You know when you start looking up the Wikipedia article for fly fishing and then you’re somehow reading about Impressionism in Poland? It’s even odder when that happens outside of the confounds of Wikipedia or Google. For example, look at the journey I took today:
1. My friend asked how I got interested in Evolution. I said I didn’t remember how I was first introduced to it, but around age 14 I started thinking a lot of Intelligent Design arguments made sense. I asked my then Science Olympiad coach (former 7th grade science teacher) if he could explain how evolution worked to me, and he promptly explained why ID was bunk.
2. I remembered I wrote a debate paper for AP Composition near the end of my senior year of high school why Intelligent Design shouldn’t be taught in school. Said teacher was a source (paper required one interview.)
3. I wondered if I ever wrote down my thoughts about Intelligent Design/Evolution/Atheism since I had a journal at the time.
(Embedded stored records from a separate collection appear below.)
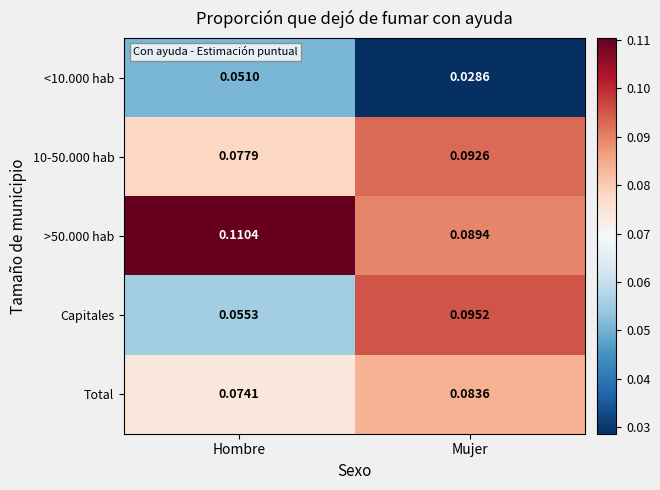

Between Hombre and Mujer, which series saw the biggest shift?

Capitales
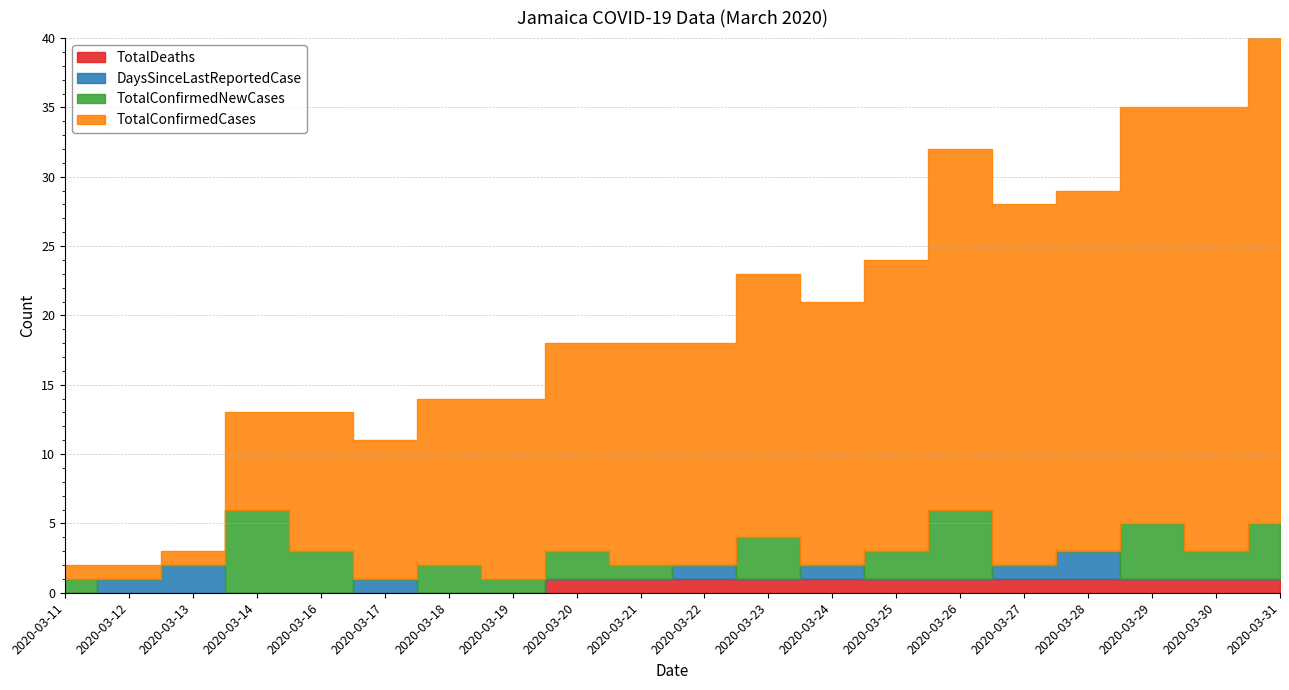

What is the difference between the TotalConfirmedNewCases values at 2020-03-20 and 2020-03-21?

1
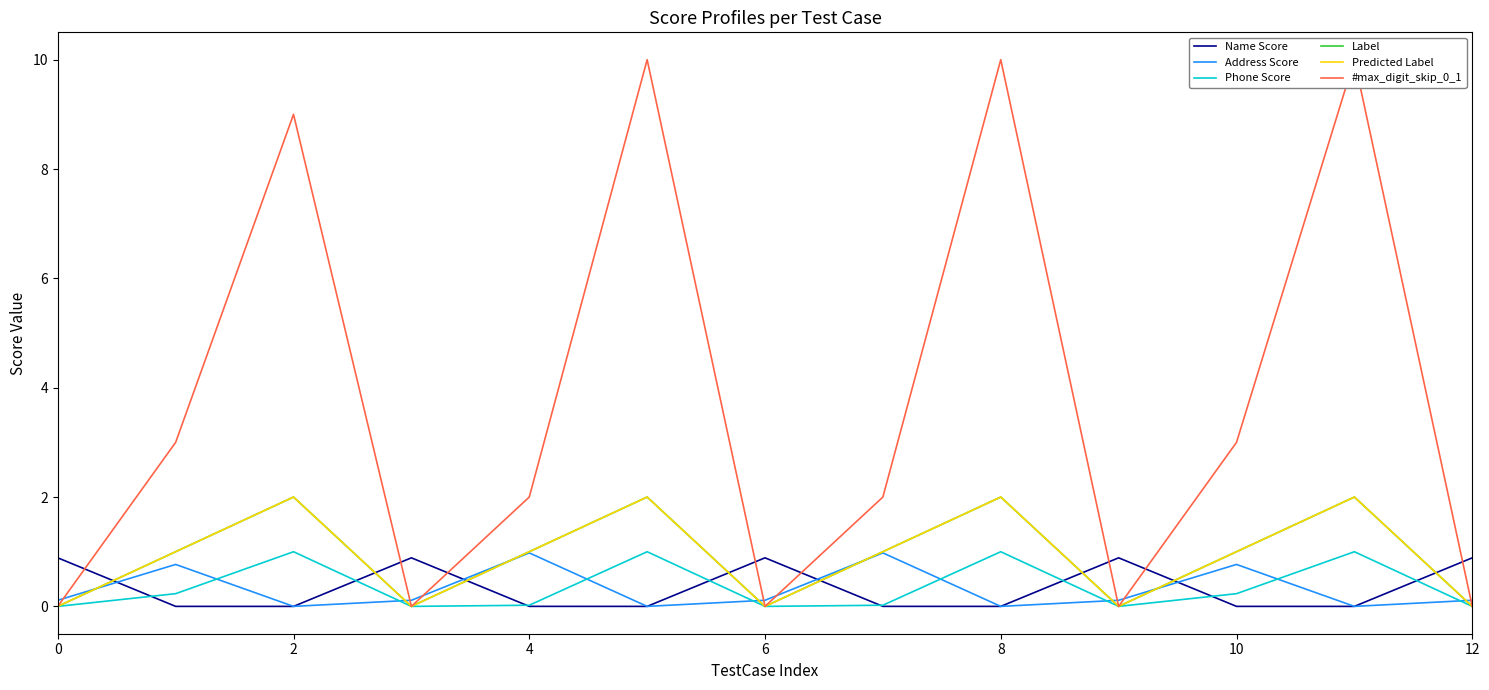

Is the value of Phone Score at 10 greater than the value of Name Score at 12?

No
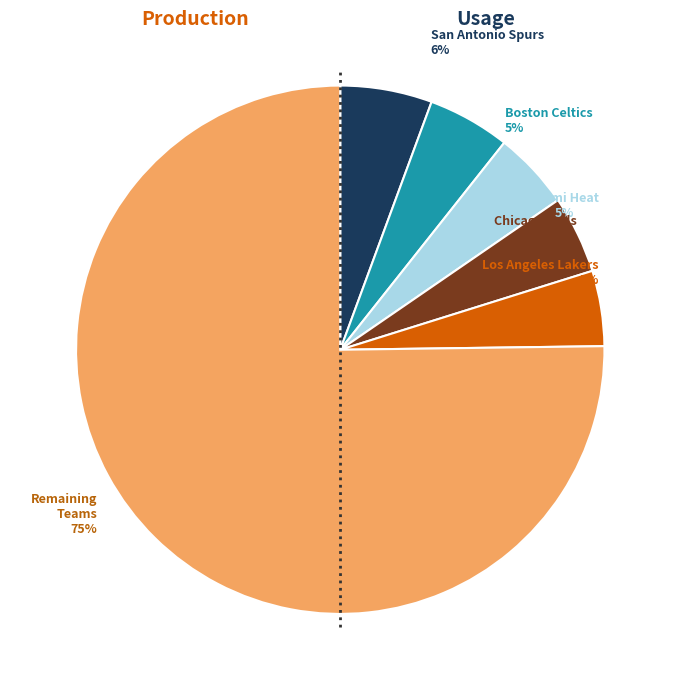

To the nearest percent, what is the average slice percentage?

17%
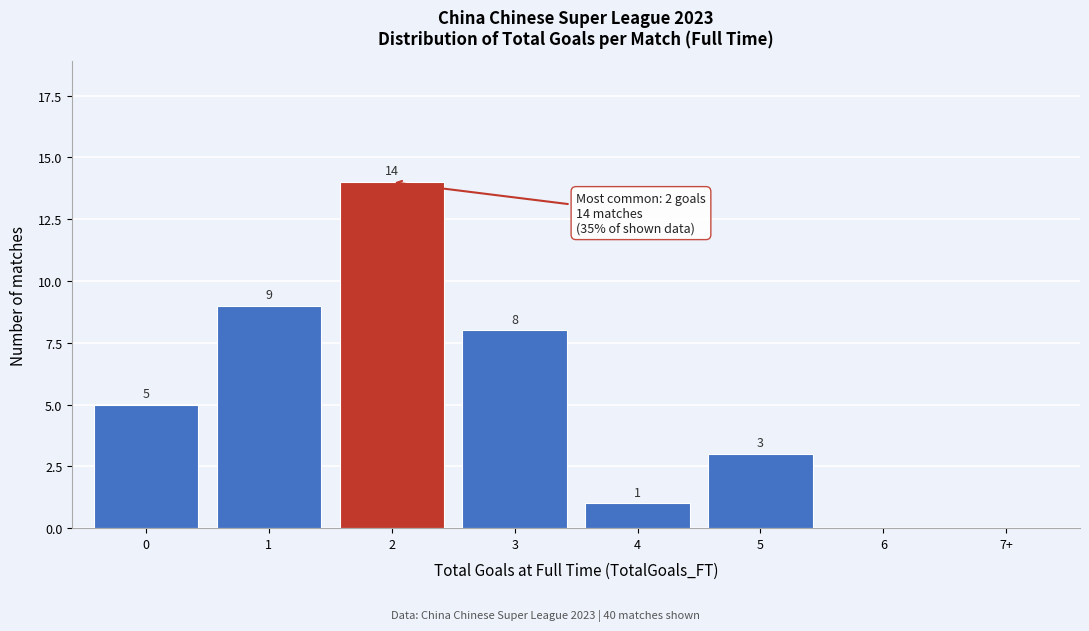

Reading left to right, what are all the values shown in this chart?

0=5	1=9	2=14	3=8	4=1	5=3	6=0	7+=0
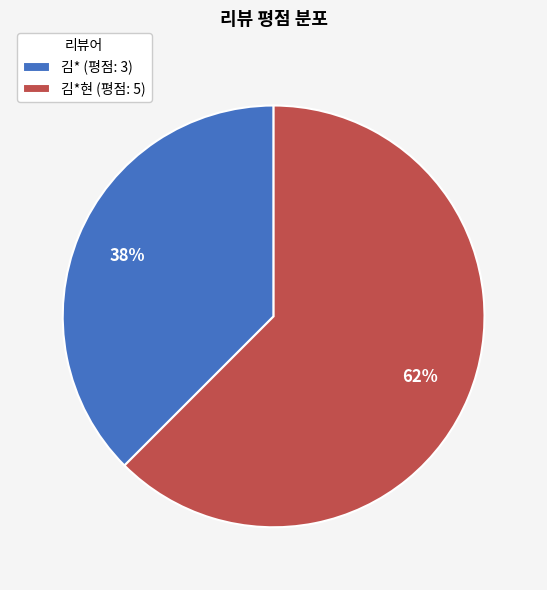

Is the sum of 김*현 (평점: 5) and 김* (평점: 3) greater than half?

Yes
Old journal was terrifyingly emo, mildly hilarious, occasionally insightful, and full of emoticons and quizzes. It was also full of quotes from said teacher since I pretty much had the biggest crush on him for a long long time (I feel no fear admitting this because pretty much everyone in the universe knew about it, including him. Yeah, young girls aren’t too subtle.).
4. Remembering he had a blog, I go to check if it was updated. Hadn’t been updated since shortly after I graduated high school.
5. Wondering if he maybe kept the same username but moved to a different blog, I search for his username in Google. I see one of the links goes to Pharyngula, so I click.
6. I find this comment by him in late April, 2006:
Thanks for making available your presentation. As a science teacher, I recently recommended some links (including Pharyngula) to a student preparing a debate paper against teaching ID in science classrooms. Her paper was finished prior to this (and it was superb), but I will be sure she sees this piece.
Again, thanks.
That was him talking about my previously mentioned ID paper. My initial reaction was “Wow, he thought it was superb?!” with a sort of basking glow and those same girly butterflies in my stomach (old crushes die hard, I guess). But then it dawned on me. That’s how I found Pharyngula. People were always asking me how I stumbled upon it, but I never could remember. It was the first blog I ever read, but did I Google it or what? But now I remember – he linked me to it for that project. He was also the one who introduced me to the Index to Creationist Claims.
When I think about it, that man affected my life in pretty much every way I could imagine. His class was the first time I really got interested in science. He made me fall in love with genetics, and in a year I will be going somewhere to get my PhD studying it. He was always there to answer my questions about evolution, and made me passionate about the surrounding debate. His encouragement of logical thinking helped me get out of my weird supernatural deist funk and back to being an atheist. He even linked me to Pharyngula, which would eventually motivate me to become an atheist activist and start a blog, and be the thing that made my blog somewhat popular. And on the risk of sounding creepy, he likely started my trend of being attracted to sarcastic, somewhat cocky, skeptical, scientific men.
Hm.
Friend: He reads Pharyngula? PZ has linked to you a ton. What if he reads your blog?
Me: …I would be honored, and he might be creeped out that I just wrote this big post about him.